ANADOLU’daki meslektaşlarımızın kaderidir. Verdikleri haberin gerçekliği kadar akla yakın olup olmadığı da irdelenir. İhtimal Doğan Haber Ajansı Muhabiri Erol Küçükoğlu’nun önceki gün Mesudiye’den verdiği haber, bizim yazı işlerinden, "Bu kadarı da fazla!" türü bir tepki almış. Nitekim dünkü Hürriyet’te o haber yoktu.
Anadolu’nun küçücük ilçelerinden birinin, her yıl İsviçre’deki Davos’ta toplanan "Dünya Ekonomik Forumu" gibi bir toplantıyı en geç 2023 yılında yani Cumhuriyet’in 100’üncü yıldönümünde "Dünya Demokrasi Forumu" adıyla Mesudiye’de yapmaya karar verdiği bildirilirse, böyle bir tepki alması normaldir.
Bu karar Mesudiye’de son pazar günü yapılan "18’inci Kurultay Birinci Değerlendirme Toplantısı"nda alındı. Bundan sonraki aşamada da bu kararın uygulamasına ilişkin planların yapılmasına ve yaşama geçirilmesine ihtiyaç olduğu konuşuldu.
Mesudiye küçücük bir ilçe. Merkezdeki nüfusu taş çatlasa 2500’ü buluyor. İçinde Belediye’nin misafirhanesi dışında bir tek oteli bile yok. Ordu iline hálá Halil Rifat Paşa’nın 1894 yılında Sivas Valisi iken yaptırdığı düşük kaliteli bir yolla bağlı. Ekonomik yönden zengin değil. Hatta yoksul bile denebilir.

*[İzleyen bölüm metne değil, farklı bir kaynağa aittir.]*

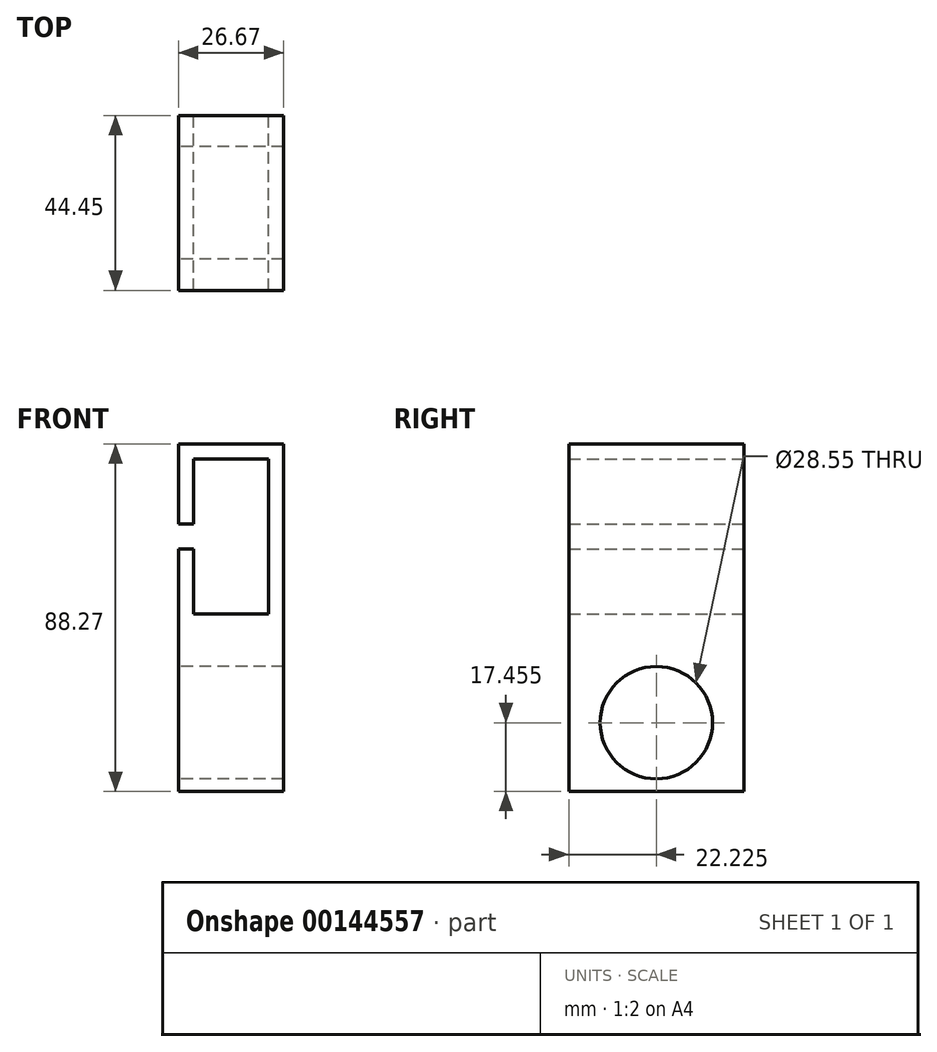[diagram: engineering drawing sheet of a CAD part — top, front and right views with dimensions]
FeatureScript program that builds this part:
annotation { "Feature Type Name" : "Feature", "Feature Type Description" : "" }
export const myFeature = defineFeature(function(context is Context, id is Id, definition is map)
    precondition{}
    {
        {
            var Q0;
            Q0=qCreatedBy(makeId("Front.planeOp"),FACE);
            var sketch = newSketch(context, id + "F0", { "sketchPlane" : qUnion([Q0])});
            skLineSegment(sketch, "E0", {"start": v(0, 0) * mm, "end": v(0, 19.05) * mm});
            skLineSegment(sketch, "E1", {"start": v(0, 19.05) * mm, "end": v(-19.05, 19.05) * mm});
            skLineSegment(sketch, "E2", {"start": v(-19.05, 19.05) * mm, "end": v(-19.05, 2.54) * mm});
            skLineSegment(sketch, "E3", {"start": v(-19.05, -3.8) * mm, "end": v(-19.05, -20.32) * mm});
            skLineSegment(sketch, "E4", {"start": v(-19.05, -20.32) * mm, "end": v(0, -20.32) * mm});
            skLineSegment(sketch, "E5", {"start": v(0, -20.32) * mm, "end": v(0, 0) * mm});
            skLineSegment(sketch, "E6", {"start": v(-9.53, 22.86) * mm, "end": v(-22.86, 22.86) * mm});
            skLineSegment(sketch, "E7", {"start": v(-22.86, 22.86) * mm, "end": v(-22.86, -24.13) * mm});
            skLineSegment(sketch, "E8", {"start": v(-22.86, -24.13) * mm, "end": v(3.81, -24.13) * mm});
            skLineSegment(sketch, "E9", {"start": v(3.81, -24.13) * mm, "end": v(3.8, 22.86) * mm});
            skLineSegment(sketch, "E10", {"start": v(3.8, 22.86) * mm, "end": v(-22.86, 22.86) * mm});
            skLineSegment(sketch, "E11", {"start": v(-19.05, 2.54) * mm, "end": v(-22.86, 2.54) * mm});
            skLineSegment(sketch, "E12", {"start": v(-22.86, 2.54) * mm, "end": v(-22.86, -3.8) * mm});
            skLineSegment(sketch, "E13", {"start": v(-22.86, -3.8) * mm, "end": v(-19.05, -3.8) * mm});
            skSolve(sketch);
        }
        {
            var Q0;
            Q0=makeQuery(id+"F0.imprint","IMPRINT",FACE,{"disambiguationData":[TD([[makeQuery(id+"F0.imprint","IMPRINT",EDGE,{"derivedFrom":sQuery(id+"F0.wireOp",EDGE,"E0")}),-1.0]])]});
            extrude(context, id + "F1", {"entities" : qUnion([Q0]), "depth" : 44.45 * mm, "offsetDistance" : 25.4 * mm});
        }
        {
            var Q0;
            Q0=makeQuery(id+"F1.opExtrude","SWEPT_FACE",FACE,{"disambiguationData":[OSD([sQuery(id+"F0.wireOp",EDGE,"E8")])]});
            extrude(context, id + "F2", {"entities" : qUnion([Q0]), "operationType" : NewBodyOperationType.ADD, "depth" : 41.27 * mm, "offsetDistance" : 25.4 * mm});
        }
        {
            var Q0;
            {var subQ0=sQuery(id+"F0.wireOp",EDGE,"E8");var subQ1=sQuery(id+"F0.wireOp",EDGE,"E7");Q0=makeQuery(id+"F2.boolean.opBoolean","MERGE",FACE,{"derivedFrom":[makeQuery(id+"F1.opExtrude","SWEPT_FACE",FACE,{"disambiguationData":[OSD([subQ1]),TDD([makeQuery(id+"F0.imprint","IMPRINT",EDGE,{"disambiguationData":[TD([[makeQuery(id+"F0.imprint","INTERSECT",VERTEX,{"derivedFrom":[subQ1,subQ0]}),1.0]])],"derivedFrom":subQ1})])]}),makeQuery(id+"F2.opExtrude","SWEPT_FACE",FACE,{"disambiguationData":[OSD([subQ1,subQ0])]})]});}
            var sketch = newSketch(context, id + "F3", { "sketchPlane" : qUnion([Q0])});
            skLineSegment(sketch, "E14", {"start": v(22.23, -65.4) * mm, "end": v(22.23, -62.23) * mm});
            skLineSegment(sketch, "E15", {"start": v(22.23, -62.23) * mm, "end": v(22.23, -33.68) * mm});
            skCircle(sketch, "E16", {"center": v(22.23, -47.96) * mm, "radius": 14.27 * mm});
            skSolve(sketch);
        }
        {
            var Q0;
            {var subQ0=sQuery(id+"F3.wireOp",EDGE,"E15");Q0=makeQuery(id+"F3.imprint","IMPRINT",FACE,{"disambiguationData":[TD([[makeQuery(id+"F3.imprint","IMPRINT",EDGE,{"derivedFrom":subQ0}),1.0]])]});}
            var Q1;
            {var subQ0=sQuery(id+"F3.wireOp",EDGE,"E15");Q1=makeQuery(id+"F3.imprint","IMPRINT",FACE,{"disambiguationData":[TD([[makeQuery(id+"F3.imprint","IMPRINT",EDGE,{"derivedFrom":subQ0}),-1.0]])]});}
            extrude(context, id + "F4", {"entities" : qUnion([Q0, Q1]), "operationType" : NewBodyOperationType.REMOVE, "oppositeDirection" : true, "depth" : 38.1 * mm, "offsetDistance" : 25.4 * mm});
        }
    });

Böyle bir ilçenin, en ileri ülkelerin devlet başkanlarını, başbakanlarını, bilim adamlarını, nitelikli aydınlarını, gazetecilerini ağırlayan Davos’la kendini kıyaslamaya kalkması, tam anlamıyla bir "kendini bilmezlik" sayılmaz mı?
Anlaşılan Erol Küçükoğlu’nun haberi bu yüzden gürültüye gitmiş.
Ama olayın bildiğimiz başka boyutları var:
Söz konusu ilçenin "iyi yetişmiş" ve "yöresine bağlı" insan kadrosu var.
Üstelik Türkiye’de eşi olmayan bir "doğrudan demokrasi" örneğini 1991’den beri büyük bir başarıyla uyguluyor.
Doğrudan demokrasi en basit tanımıyla, halkın kendi sorunlarını herkese açık bir ortamda görüştüğü, tartıştığı, kararlar aldığı, o kararları yaşama geçirmek için görevlendirmeler yaptığı, bunların yerine getirilip getirilmediğini belli aralıklarla (Mesudiye örneğinde 3 ayda bir yapılan Değerlendirme Toplantısında) kontrol ettiği, alınan sonuçları bir sonraki ana toplantıda (Mesudiye örneğinde her yıl temmuz ayının ilk cumartesi günü saat 10’da her isteyene açık olarak yapılan Kurultay’da) irdeleyip yeni kararlar aldığı bir yaşam anlayışı ve süreç anlamına gelmiyor mu?
Son 18 yıldır düzenli olarak yapılan Mesudiye Kurultayları, bu ilçeyi Devlet Planlama Teşkilatı’nın (DPT) kalkınmışlık sıralamasına göre 9 senede tam 171 basamak yukarı (782’ncilikten 611’inciliğe) çıkardı.
DPT bu sıralama çalışmasını 2004’ten itibaren durdurduğu için şimdiki durumu bilemiyoruz ama Mesudiye’nin 611’incilikten çok daha yukarıda olduğundan eminiz.
Kendi sorunlarına sadece demokratik yöntemlerle çözüm getirerek kalkınmanın da mümkün olduğunu somut şekilde ortaya koyan bir ilçe, bundan 15 yıl sonra "Dünya Demokrasi Forumu"na ev sahipliği yapmaya kalkarsa bu neden akla aykırı olsun?